Targetting an introductory example that is written as simply as possible is
not really were the action is, a complete rewrite with size in mind would
drop its size further but the intelligibility would reduce to ZERO.
Rene,
I am glad you have risen from the dead, if it was not after midnight I would
find you the reference in the Intel data about why you prefer stack to
global data in the data section but you are a big boy now and can look it up
yourself. If you are into SIMD instructions, you could fix the speed of global
access if it bothered you by using the "prefetch" mnemonics.
Regards,
hutch@pbq.com.auto bitov:
Well said, thanks. I had the same thoghts but no words to express.
Though, I beleave Steve is sencable man and some day may consider it
worthy to study the issue a little bit more carefully.
to Steve:
Yes, I know these teqs. I wouldn't call it different aproach 'cause they doesn't
exclude each other.
In particular progs I use some of them or all of them.
Some times I put all data and code in one section and make it EWR.
Though I would'n put WR data in critical section of code (critical in hence of speed,
not as thread issue).
Mind - Pentium has separated code and data caches 1 and 2 level. Separated prefetch
ques for them, and if don't balance data and code between them, it may harm performance.
Prefetch is not stack issue it's data usage frequency issue.
For ex. - change your stack pointer to address of .data section -
What now is data in the .data section? data in .data section? data in stack ? prefetched? not prefetched?
both? :)
Remember, we discuss RevStr? And while we work together on your libraries?
There were some strange results. And all of it was explained by testing as read or not read data
effect. In other words - is data in cache or not.
The Svin.
May i point out something, what the bloody hell is thepoint of all of this, I mean, windows is slow, the only point of optimization is to save speed and size. Optimization of registering a window class is really up to you.

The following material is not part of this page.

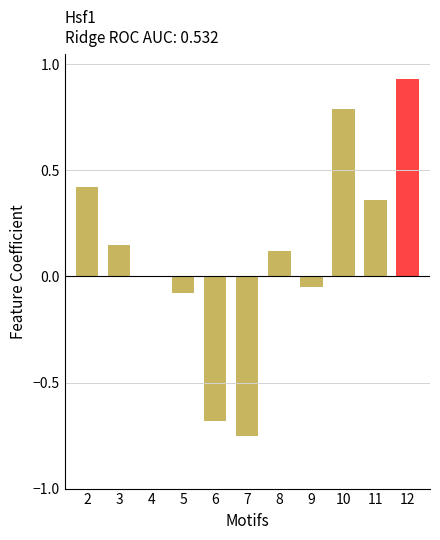

Which has a higher value, 12 or 5?

12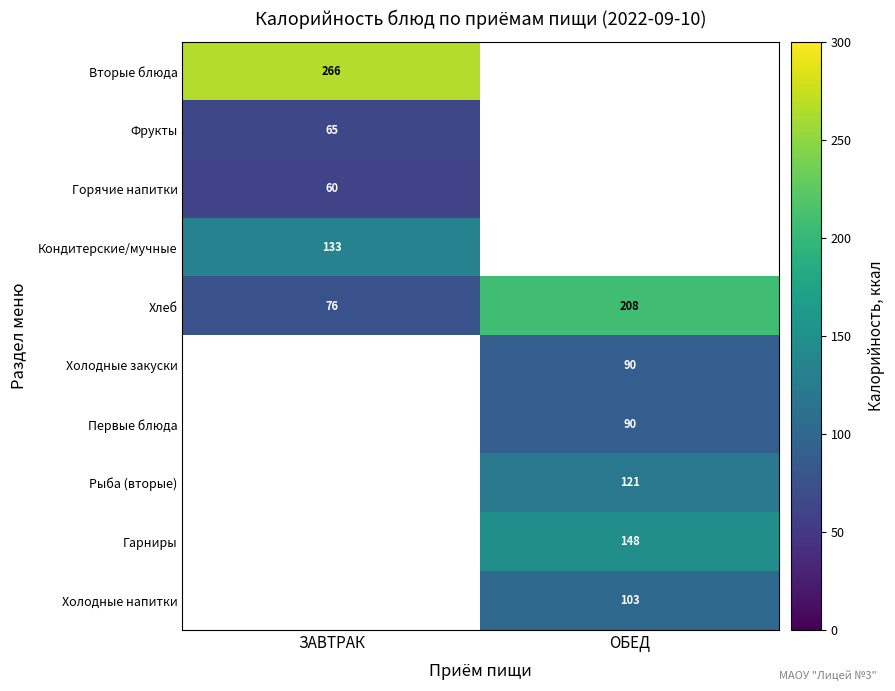

At which label does Хлеб reach its peak?

ОБЕД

But while we are on this topic: szText = BAD
lets look at 'szText'
szText SumText,"Declared"
jmp @F ;Extra bytes just to declare in Jmp instruction
SumText BYTE "Declared",0
@@:
Whereas you could you segemnts to achive the same thing:
.data
SumText BYTE "Declared",0
.code
The String is appended onto the end of the data section, which no extra overheads etc which is where dsText comes in!!! DO NOT HARDCODE THE INSTANCE HANDLE OF A DLL !!!
The hInstance of a DLL is the starting location of the DLL in memory. If you load two DLL's (without unloading them) with the same base address, one of them will be relocated, and the hInstance's will be different.
To be safe, if you hardcode the EXE hInstance, you must remove ALL relocating information. I don't know if there is a flag in the EXE for signalling a non-relocatable executable.
There is no real speed loss in initializing a PAINTSTRUCT, because the initialization is performed in all cases by BeginPaint.
If we want to truly save space, allocate PAINTSTRUCT on the stack only when we receive a WM_PAINT message.
Reason:
DefWindowProc will use SendMessage on some messages and cause recursion.
For example, WM_CLOSE will call DestroyWindow which will SendMessage(WM_DESTROY) to the same window. In this case, if you allocate a PAINTSTRUCT before dispatching the messages, you will create (at least) two instances which are not used.
to Tank:
1. About relocation - it's stript by default.
2. You right about DLL relocation. BUT it's me who coded it. And not black magic.
I such a case I wouldn't define hInstance of DLL as constance.
The matter is that while doing a wonderfull job to show how easy it is to code in Win32 ASM
we are stealing from begginer (who get used to copy - paste, coping meanwhile some
"safe" nonesence from our example as hPrevInst for example) oppotunity to understand
what and why they are coding. They are compiling some progs wich do controls, looks nice
.ect and at the same time the authors have no idea what is going on on low level and some
of them don't even know basic opcodes.
And all advaneges of low level coding - 1. Clear understanding 2. Speed 3.Size
eventually disappear from their creations.
I'm glag that I wrote something that make us discuss something that is usually out of sight.
My job involes a lot of multyprocessing and multythreding, so I wouldn't get caught by
incorrect usage of this kernel mode object.
And I write for those who want to understand, not just copy - paste my code.
So I'm not going to give templates for anything and everything.
I'll help those who want to become creators. And don't care for the rest.
So one of the rule if you want to optimize your code - while
finding common parts and formilizing them in procs and macros, don't make
uniform for everything purpose. It's the same as blinders.
The Svin.